● PASSAGE SHOWN

↓↓↓

Extraction of genomic DNA from C. longa accessions

Fresh tender leaves of all the selected high curcumin-rich accessions (152 no.) of Curcuma longa were collected in separate zip lock bags from the experimental field at CSIR NEIST, Jorhat, Assam. Leaf samples were then washed, cleaned properly, and lyophilized at − 40 °C for 48 h. Isolation of plant DNA was carried out using HiMedia Kit (HiMedia Mumbai) by modifying the CTAB method (Cetyltrimethylammonium Bromide) as instructed in the kit. Agarose gel 0.8% was used to check the purity of extracted DNA, and bands were observed in the gel documentation system (Vilber E-Box, France). To check the quantification of stock DNA concentration, 3 µl of DNA sample was assessed in a Nano Bio Spectrophotometer (Eppendorf, Germany) at λ260280 ratio.

↑↑↑

● APPLY WHAT YOU READ
**1.** Check each statement against the passage on extracting genomic DNA from Curcuma longa, answering yes or no and quoting the words that decide it. (a) The leaf samples were lyophilized at −40 °C for 48 hours. (b) Mature leaves were collected for the extraction. (c) DNA purity was checked on a 0.8% agarose gel.
**2.** Continue the passage on extracting genomic DNA from Curcuma longa from the point where it ends.
The records that come next are drawn from a different source.

● SUPPLIED INFORMATION
↓↓↓

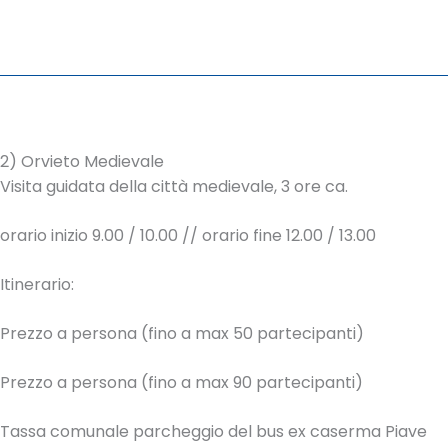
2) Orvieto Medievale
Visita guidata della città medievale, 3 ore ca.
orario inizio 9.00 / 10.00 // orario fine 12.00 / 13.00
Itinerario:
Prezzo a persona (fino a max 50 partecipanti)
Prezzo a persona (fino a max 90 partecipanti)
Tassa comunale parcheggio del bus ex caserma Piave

↑↑↑

● TASK RESULTS
**1.**
(a) Yes: "lyophilized at − 40 °C for 48 h"
(b) No: "Fresh tender leaves of all the selected high curcumin-rich accessions"
(c) Yes: "Agarose gel 0.8% was used to check the purity of extracted DNA"

**2.**
PCR analysis of C. longa accessions using SSR Primer

PCR analysis of C. longa accession outlined 39 primer pairs out of a sum of 44 pairs of SSR primers which showed the best amplification for genetic study analysis. The primers were selected based on the earlier literatures on molecular diversity analysis in the Zingiberaceae family, which was then obtained from Bioserve Biotechnologies (India) Private Limited, Hyderabad, India. The primers obtained were in lyophilized form, which was then prepared to stock solution followed by preparation of working solution at a concentration of 10 picomol. The extracted DNA of all the accessions was also converted to a working solution with a concentration of 30 ng. The required mixture for PCR amplification consists of 5μL of DNA sample, 1μL each of forward and reverse primer, 10 μL of master mix (HiChrome), and 3μL of doubled distilled water, making a final volume of 20μL. For amplification, Prima 96 thermocycler (HiMedia, India) was used, which was conditioned at 95 °C for 1 min for initial denaturation, then continued with 35 cycles of 95 °C for 55 s (denaturation), 55 s with primer melting temperature ± 5 °C (annealing), 72 °C for 5 min (extension), and finally by 72 °C for 8 min as a concluding extension. The amplified results were then observed in Agarose gel (2%) using 1X TBE buffer, and electrophoresis was run for 1 h at 90 constant voltage. The amplified bands were then observed in a gel documentation system (Vilber E-Box, France).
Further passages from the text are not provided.